TÜRKİYE'NİN KÜRTLERE DAYANMAKTAN BAŞKA ŞANSI YOK

27 Ekim 2006 tarihindeki görüşme notlarında ise bu partinin başka bir özelliğinden güncel olarak bahsetmektedir. Bugünkü AKP ve zihniyetinin, yine onun etrafında görünen ulusalcı faşist kliklerin bir zamanlar Envercilerin, ittihatçıların Osmanlıya yaptığı gibi Türkiye’yi yıkmak üzere olduklarını ifade etmektedir.

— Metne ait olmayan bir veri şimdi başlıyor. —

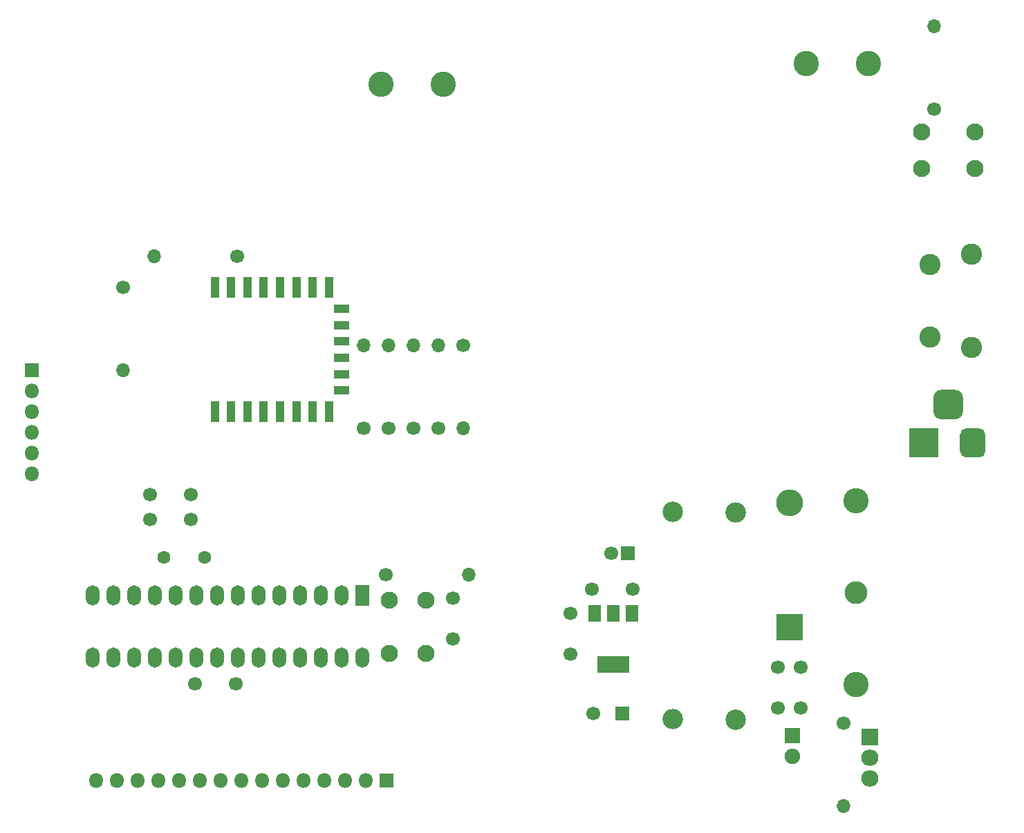
<source format=gbr>
%TF.GenerationSoftware,KiCad,Pcbnew,(5.1.6)-1*%
%TF.CreationDate,2021-04-21T16:58:09+02:00*%
%TF.ProjectId,_7SEG_CONTROL,5f375345-475f-4434-9f4e-54524f4c2e6b,rev?*%
%TF.SameCoordinates,Original*%
%TF.FileFunction,Soldermask,Bot*%
%TF.FilePolarity,Negative*%
%FSLAX46Y46*%
G04 Gerber Fmt 4.6, Leading zero omitted, Abs format (unit mm)*
G04 Created by KiCad (PCBNEW (5.1.6)-1) date 2021-04-21 16:58:09*
%MOMM*%
%LPD*%
G01*
G04 APERTURE LIST*
%ADD10C,3.100000*%
%ADD11C,2.100000*%
%ADD12R,1.100000X2.600000*%
%ADD13R,1.900000X1.100000*%
%ADD14R,1.800000X1.800000*%
%ADD15O,1.800000X1.800000*%
%ADD16C,1.700000*%
%ADD17R,1.700000X1.700000*%
%ADD18R,3.300000X3.300000*%
%ADD19O,3.300000X3.300000*%
%ADD20R,1.900000X1.900000*%
%ADD21C,1.900000*%
%ADD22C,2.800000*%
%ADD23R,3.600000X3.600000*%
%ADD24O,2.500000X2.500000*%
%ADD25C,2.500000*%
%ADD26O,1.700000X1.700000*%
%ADD27R,2.100000X2.005000*%
%ADD28O,2.100000X2.005000*%
%ADD29R,3.900000X2.100000*%
%ADD30R,1.600000X2.100000*%
%ADD31R,1.700000X2.500000*%
%ADD32O,1.700000X2.500000*%
%ADD33C,1.600000*%
%ADD34C,2.600000*%
G04 APERTURE END LIST*
D10*
%TO.C,U5*%
X137541000Y-47244000D03*
X129921000Y-47244000D03*
X181991000Y-44704000D03*
X189611000Y-44704000D03*
%TD*%
D11*
%TO.C,SW2*%
X196088000Y-57573001D03*
X196088000Y-53073001D03*
X202588000Y-57573001D03*
X202588000Y-53073001D03*
%TD*%
D12*
%TO.C,U4*%
X109530000Y-72156000D03*
X111530000Y-72156000D03*
X113530000Y-72156000D03*
X115530000Y-72156000D03*
X117530000Y-72156000D03*
X119530000Y-72156000D03*
X121530000Y-72156000D03*
X123530000Y-72156000D03*
D13*
X125030000Y-74756000D03*
X125030000Y-76756000D03*
X125030000Y-78756000D03*
X125030000Y-80756000D03*
X125030000Y-82756000D03*
X125030000Y-84756000D03*
D12*
X123530000Y-87356000D03*
X121530000Y-87356000D03*
X119530000Y-87356000D03*
X117530000Y-87356000D03*
X115530000Y-87356000D03*
X113530000Y-87356000D03*
X111530000Y-87356000D03*
X109530000Y-87356000D03*
%TD*%
D14*
%TO.C,J4*%
X130556000Y-132588000D03*
D15*
X128016000Y-132588000D03*
X125476000Y-132588000D03*
X122936000Y-132588000D03*
X120396000Y-132588000D03*
X117856000Y-132588000D03*
X115316000Y-132588000D03*
X112776000Y-132588000D03*
X110236000Y-132588000D03*
X107696000Y-132588000D03*
X105156000Y-132588000D03*
X102616000Y-132588000D03*
X100076000Y-132588000D03*
X97536000Y-132588000D03*
X94996000Y-132588000D03*
%TD*%
D16*
%TO.C,C1*%
X178506000Y-118674000D03*
X178506000Y-123674000D03*
%TD*%
%TO.C,C2*%
X181286000Y-123704000D03*
X181286000Y-118704000D03*
%TD*%
%TO.C,C3*%
X160726000Y-109144000D03*
X155726000Y-109144000D03*
%TD*%
D17*
%TO.C,C4*%
X160116000Y-104734000D03*
D16*
X158116000Y-104734000D03*
%TD*%
%TO.C,C5*%
X106600000Y-100584000D03*
X101600000Y-100584000D03*
%TD*%
%TO.C,C6*%
X101600000Y-97536000D03*
X106600000Y-97536000D03*
%TD*%
%TO.C,C7*%
X138666000Y-115224000D03*
X138666000Y-110224000D03*
%TD*%
%TO.C,C8*%
X112106000Y-120694000D03*
X107106000Y-120694000D03*
%TD*%
D17*
%TO.C,C9*%
X159396000Y-124324000D03*
D16*
X155896000Y-124324000D03*
%TD*%
%TO.C,C10*%
X153056000Y-112044000D03*
X153056000Y-117044000D03*
%TD*%
D18*
%TO.C,D1*%
X179956000Y-113784000D03*
D19*
X179956000Y-98544000D03*
%TD*%
D20*
%TO.C,D2*%
X180266000Y-127034000D03*
D21*
X180266000Y-129574000D03*
%TD*%
D10*
%TO.C,F1*%
X188076000Y-98284000D03*
X188076000Y-120784000D03*
D22*
X188076000Y-109534000D03*
%TD*%
D23*
%TO.C,J1*%
X196342000Y-91186000D03*
G36*
G01*
X203892000Y-90161000D02*
X203892000Y-92211000D01*
G75*
G02*
X203117000Y-92986000I-775000J0D01*
G01*
X201567000Y-92986000D01*
G75*
G02*
X200792000Y-92211000I0J775000D01*
G01*
X200792000Y-90161000D01*
G75*
G02*
X201567000Y-89386000I775000J0D01*
G01*
X203117000Y-89386000D01*
G75*
G02*
X203892000Y-90161000I0J-775000D01*
G01*
G37*
G36*
G01*
X201142000Y-85586000D02*
X201142000Y-87386000D01*
G75*
G02*
X200242000Y-88286000I-900000J0D01*
G01*
X198442000Y-88286000D01*
G75*
G02*
X197542000Y-87386000I0J900000D01*
G01*
X197542000Y-85586000D01*
G75*
G02*
X198442000Y-84686000I900000J0D01*
G01*
X200242000Y-84686000D01*
G75*
G02*
X201142000Y-85586000I0J-900000D01*
G01*
G37*
%TD*%
D24*
%TO.C,R1*%
X173356000Y-99734000D03*
D25*
X173356000Y-125134000D03*
%TD*%
D26*
%TO.C,R2*%
X186506000Y-135724000D03*
D16*
X186506000Y-125564000D03*
%TD*%
D25*
%TO.C,R3*%
X165616000Y-99624000D03*
D24*
X165616000Y-125024000D03*
%TD*%
D16*
%TO.C,R4*%
X130476000Y-107354000D03*
D26*
X140636000Y-107354000D03*
%TD*%
D11*
%TO.C,SW1*%
X130886000Y-110474000D03*
X135386000Y-110474000D03*
X130886000Y-116974000D03*
X135386000Y-116974000D03*
%TD*%
D27*
%TO.C,U1*%
X189736000Y-127214000D03*
D28*
X189736000Y-129754000D03*
X189736000Y-132294000D03*
%TD*%
D29*
%TO.C,U2*%
X158336000Y-118344000D03*
D30*
X158336000Y-112044000D03*
X160636000Y-112044000D03*
X156036000Y-112044000D03*
%TD*%
D31*
%TO.C,U3*%
X127576000Y-109894000D03*
D32*
X94556000Y-117514000D03*
X125036000Y-109894000D03*
X97096000Y-117514000D03*
X122496000Y-109894000D03*
X99636000Y-117514000D03*
X119956000Y-109894000D03*
X102176000Y-117514000D03*
X117416000Y-109894000D03*
X104716000Y-117514000D03*
X114876000Y-109894000D03*
X107256000Y-117514000D03*
X112336000Y-109894000D03*
X109796000Y-117514000D03*
X109796000Y-109894000D03*
X112336000Y-117514000D03*
X107256000Y-109894000D03*
X114876000Y-117514000D03*
X104716000Y-109894000D03*
X117416000Y-117514000D03*
X102176000Y-109894000D03*
X119956000Y-117514000D03*
X99636000Y-109894000D03*
X122496000Y-117514000D03*
X97096000Y-109894000D03*
X125036000Y-117514000D03*
X94556000Y-109894000D03*
X127576000Y-117514000D03*
%TD*%
D33*
%TO.C,Y1*%
X108326000Y-105234000D03*
X103326000Y-105234000D03*
%TD*%
D16*
%TO.C,R5*%
X139954000Y-79248000D03*
D26*
X139954000Y-89408000D03*
%TD*%
%TO.C,R6*%
X136906000Y-79248000D03*
D16*
X136906000Y-89408000D03*
%TD*%
%TO.C,R7*%
X127762000Y-89408000D03*
D26*
X127762000Y-79248000D03*
%TD*%
D16*
%TO.C,R8*%
X98298000Y-72136000D03*
D26*
X98298000Y-82296000D03*
%TD*%
%TO.C,R9*%
X102108000Y-68326000D03*
D16*
X112268000Y-68326000D03*
%TD*%
%TO.C,R10*%
X133858000Y-89408000D03*
D26*
X133858000Y-79248000D03*
%TD*%
%TO.C,R11*%
X130810000Y-79248000D03*
D16*
X130810000Y-89408000D03*
%TD*%
D34*
%TO.C,J2*%
X197104000Y-69342000D03*
X197104000Y-78232000D03*
X202184000Y-68072000D03*
X202184000Y-79502000D03*
%TD*%
D16*
%TO.C,R12*%
X197612000Y-50292000D03*
D26*
X197612000Y-40132000D03*
%TD*%
D14*
%TO.C,J3*%
X87122000Y-82296000D03*
D15*
X87122000Y-84836000D03*
X87122000Y-87376000D03*
X87122000Y-89916000D03*
X87122000Y-92456000D03*
X87122000Y-94996000D03*
%TD*%
M02*

</source>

Devamla şunları belirtmekte: "Şu anda içinde bulunulan durum, Birinci Dünya Savaşı Sonrası döneme benzemektedir. O zaman İttihatçılar yanlış politikalarıyla Osmanlı’nın çöküşüne neden oldular. Şimdi de bu zihniyetin temsilcileri Türkiye’yi parçalanmaya doğru götürmektedir. Birinci Dünya Savaşı sonrası süreçte Mustafa Kemal, İttihat ve Terakki’cileri tasfiye etmiş, akılcı davranıp Kürtlere dayanarak Cumhuriyeti kurabilmiştir. Bugün de Türkiye’nin Kürtlere dayanmaktan başka şansı yoktur. Türkiye’de faşizm böyle körüklenirse sorun çözümsüz kalırsa daha tehlikeli şeyler yaşanır. Başkaları da İttihatçıların yaptığı Ermeni katliamı gibi bir Kürt katliamını Türkiye kaldıramaz."

İttihat ve Terakki partisi; oluşum şekli, yaptıkları, zorbalıkları, pragmatist anlayışı ve yalan üzerine kurulu dünyası ile bugünün Erdoğan’ına çok şey katmıştır. Bunu görebilmek için iki partiyi karşılaştırmak yeterlidir. Aynı şekilde çözümden yana asla olmamışlardır.